[Source data]
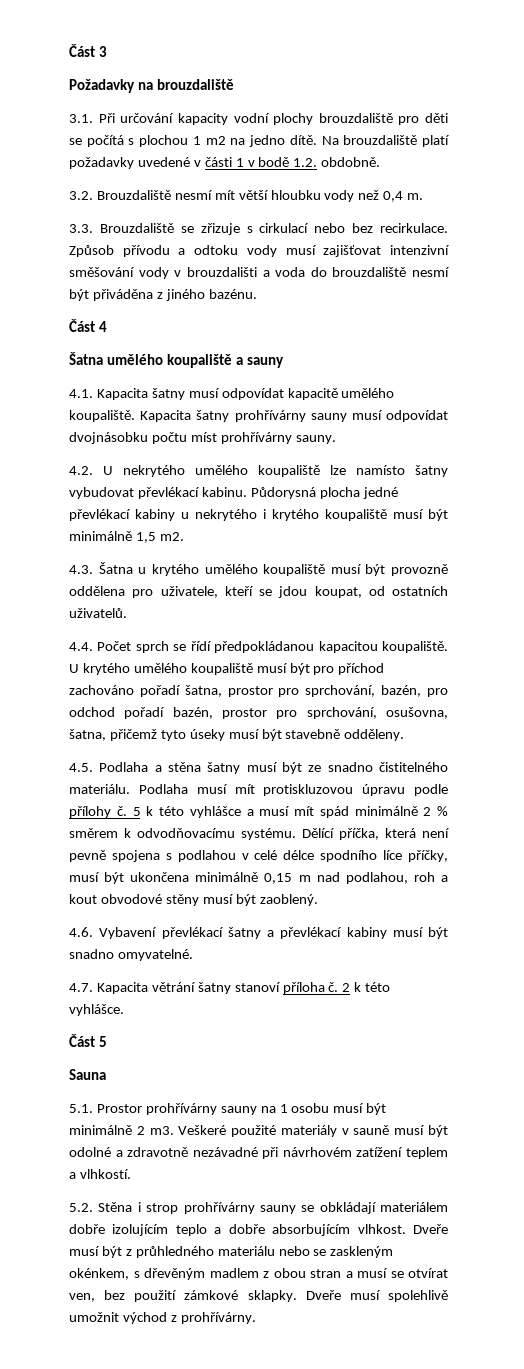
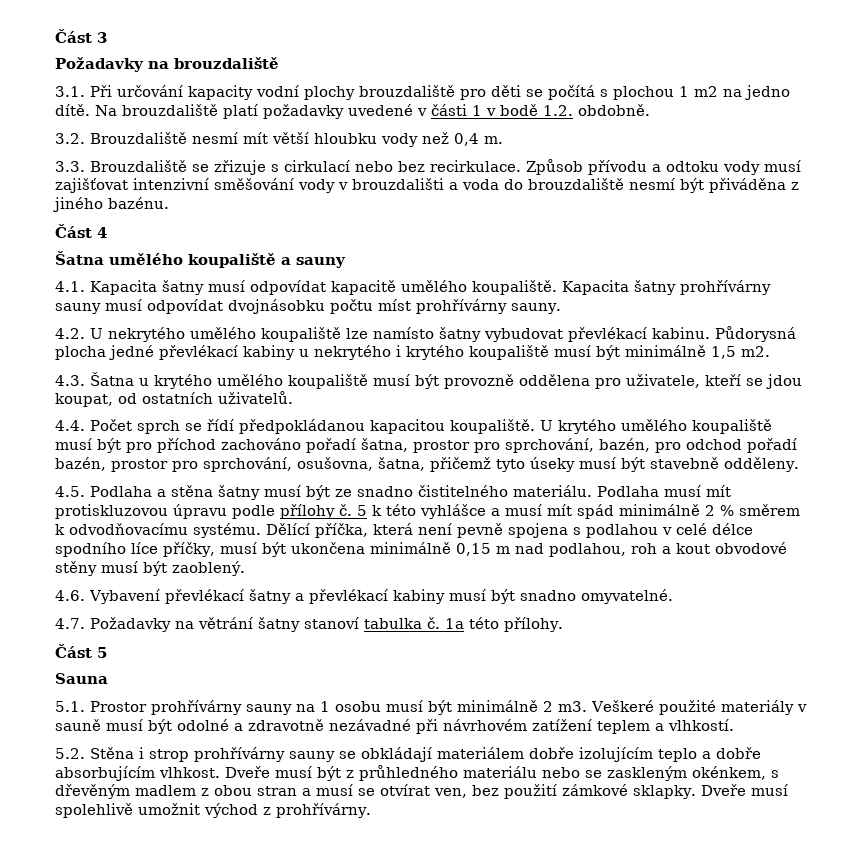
[96,982,148,994] Kapacita -> [90,617,194,632] Požadavky na
[282,982,391,994] [69,1004,124,1016] příloha č. 2 k této vyhlášce. -> [364,617,563,632] tabulka č. 1a této přílohy.

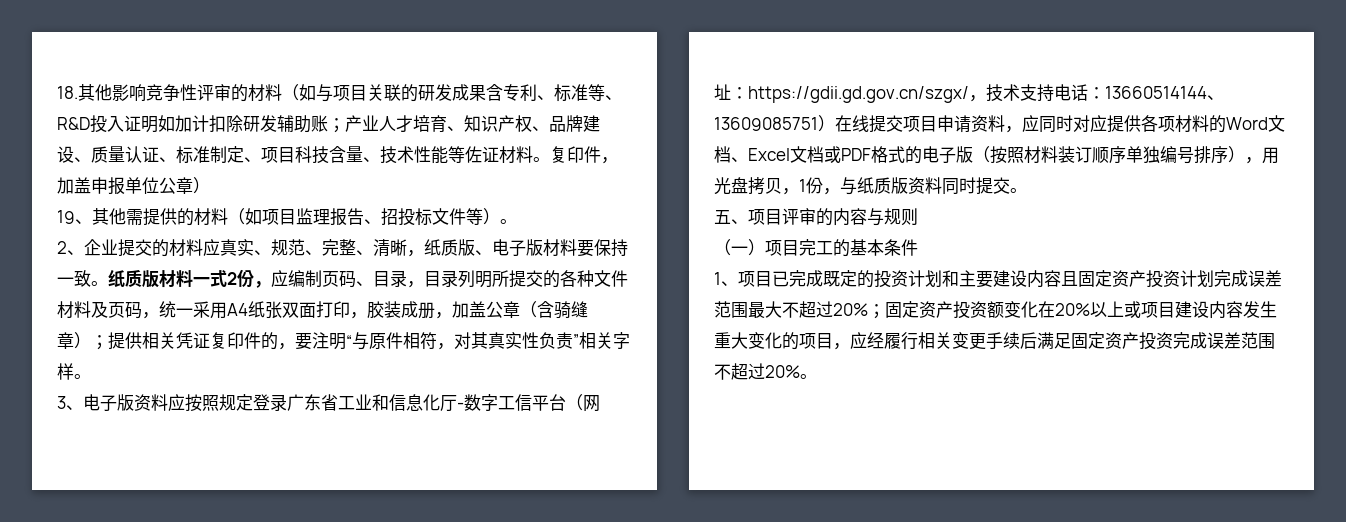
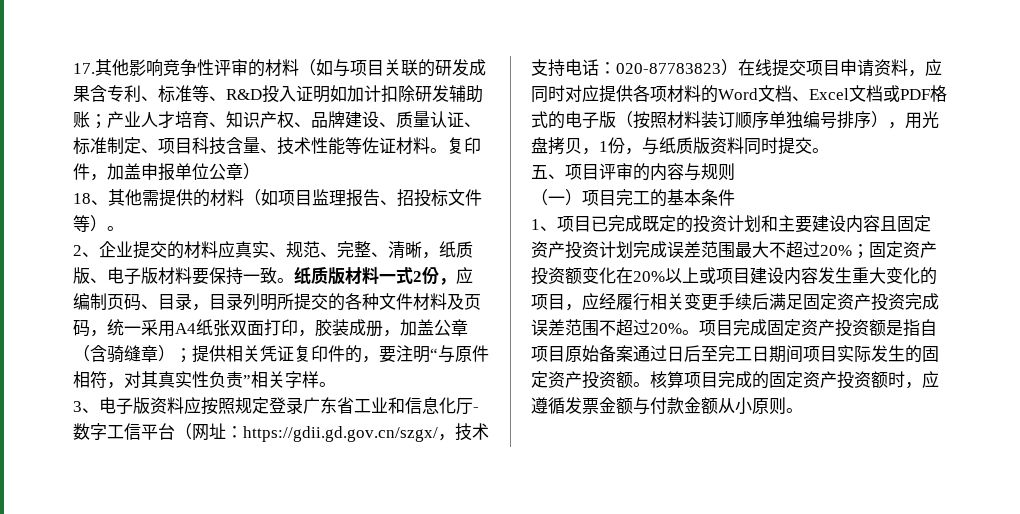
[57,86,78,99] 18. -> [73,63,95,74] 17.
[57,210,75,224] 19 -> [73,193,91,204] 18
[1105,86,1224,100] [714,117,818,131] 13660514144、13609085751 -> [616,63,721,74] 020-87783823
(817, 376) none -> [699,319,937,337] [531,345,939,363] [531,371,939,389] [531,397,803,415] 项目完成固定资产投资额是指自项目原始备案通过日后至完工日期间项目实际发生的固定资产投资额。核算项目完成的固定资产投资额时，应遵循发票金额与付款金额从小原则。

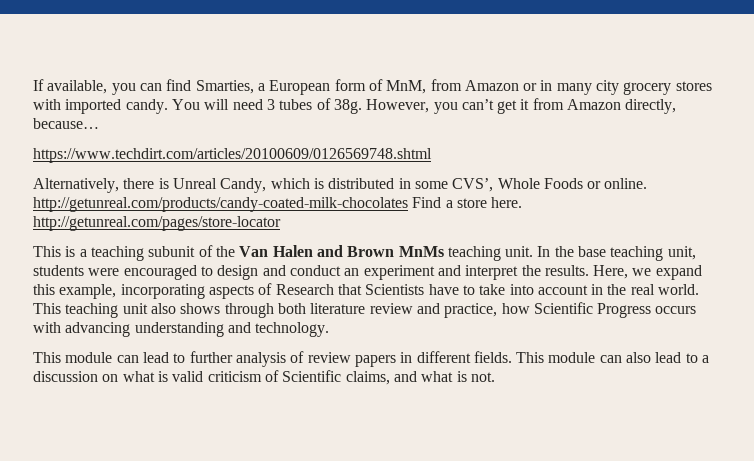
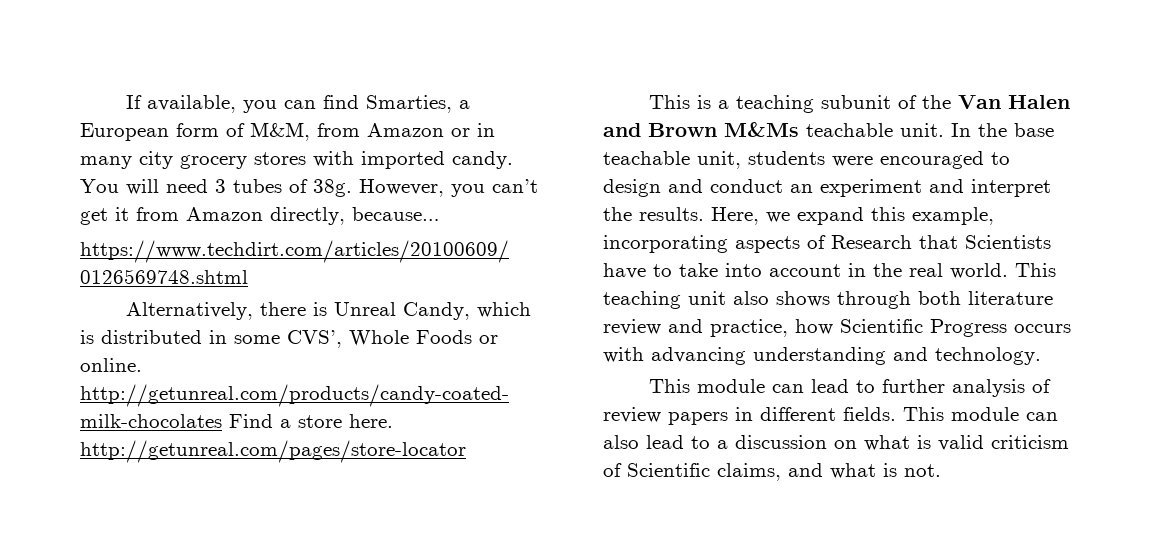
[386,80,427,94] MnM, -> [250,122,310,141] M&M,
[398,246,501,261] MnMs teaching -> [724,122,893,137] M&Ms teachable
[610,246,664,261] teaching -> [603,151,690,165] teachable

### WHAT TO PRODUCE
An exact, picture-free copy of the entries is required.

### ANSWER BELOW
[96,982,148,994] Kapacita -> [90,617,194,632] Požadavky na
[282,982,391,994] [69,1004,124,1016] příloha č. 2 k této vyhlášce. -> [364,617,563,632] tabulka č. 1a této přílohy.

[57,86,78,99] 18. -> [73,63,95,74] 17.
[57,210,75,224] 19 -> [73,193,91,204] 18
[1105,86,1224,100] [714,117,818,131] 13660514144、13609085751 -> [616,63,721,74] 020-87783823
(817, 376) none -> [699,319,937,337] [531,345,939,363] [531,371,939,389] [531,397,803,415] 项目完成固定资产投资额是指自项目原始备案通过日后至完工日期间项目实际发生的固定资产投资额。核算项目完成的固定资产投资额时，应遵循发票金额与付款金额从小原则。

[386,80,427,94] MnM, -> [250,122,310,141] M&M,
[398,246,501,261] MnMs teaching -> [724,122,893,137] M&Ms teachable
[610,246,664,261] teaching -> [603,151,690,165] teachable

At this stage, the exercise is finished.